Freitag, 18. September 2009

Milchbauern fanden bei Faymann Gehör: Kanzler sagte Landwirten Unterstützung zu

  • Themen: Saldierung und Lebensmittelkennzeichnung
  • IG Milch will Protestaktionen vorerst auf Eis legen

Haben unsere heimischen Milchbauern endlich Gehör gefunden?
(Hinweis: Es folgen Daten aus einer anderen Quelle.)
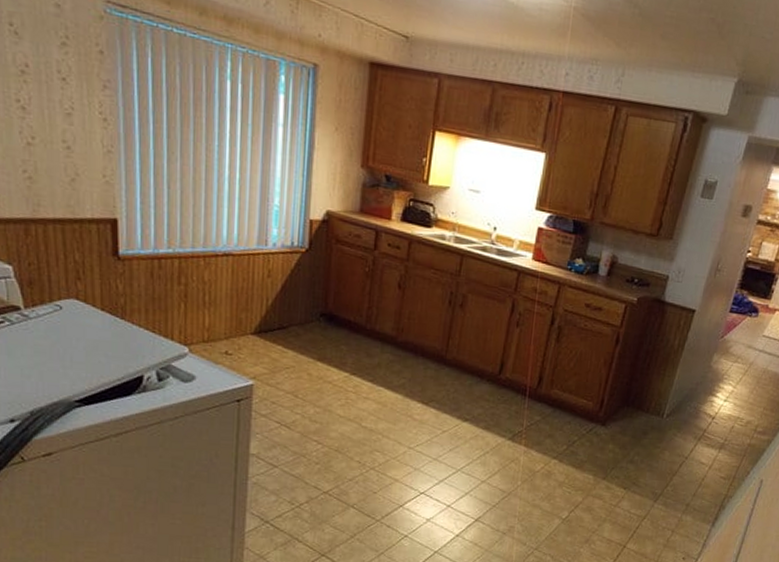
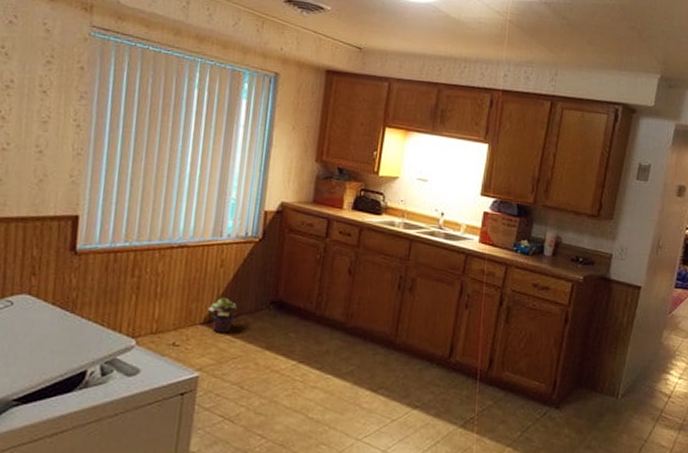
potted plant: none [257,308,288,344] -> present [207,298,238,333]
Kanzler Faymann hat Vertreter der IG Milch empfangen und sich eineinhalb Stunden Zeit genommen, ihre Sorgen und Vorschläge in Bezug auf die prekäre Lage auf dem Milchmarkt anzuhören. Faymann zeigte sich im Anschluss an das Gespräch vor Journalisten betroffen, wie dramatisch sich die Situation für die Milchbauern derzeit darstelle und hat Hilfe zugesagt.

Mit einem Milchpreis von 25 Cent könnten viele Bauern nicht mehr leben, so der Bundeskanzler. "Ein Minus von 40 Prozent beim Preis will kein Arbeiter und auch kein Bauer", sagte er. Daher werde er die Vorschläge der IG Milch mit Vertretern der Landwirtschaft und in der Regierung besprechen. Im Gegenzug will die IG Milch vorerst ihre Protestaktionen aussetzen.

Als größte Probleme haben die Milchbauern der IG Milch, einer Vereinigung von etwa 4.000 heimischen Milchbauern, dem Bundeskanzler die sogenannte Saldierung (das Abrechnungs- und Sanktionssystem bei einer Überlieferung der zugeteilten Milchmenge) und die mangelhafte Kennzeichnung von Lebensmitteln beschrieben. Ziel müsse sein, die Milchmenge durch ein Aussetzen der Saldierung zu reduzieren und eine Kennzeichnungspflicht für Lebensmittel einzuführen, erzählte Faymann aus dem Gespräch.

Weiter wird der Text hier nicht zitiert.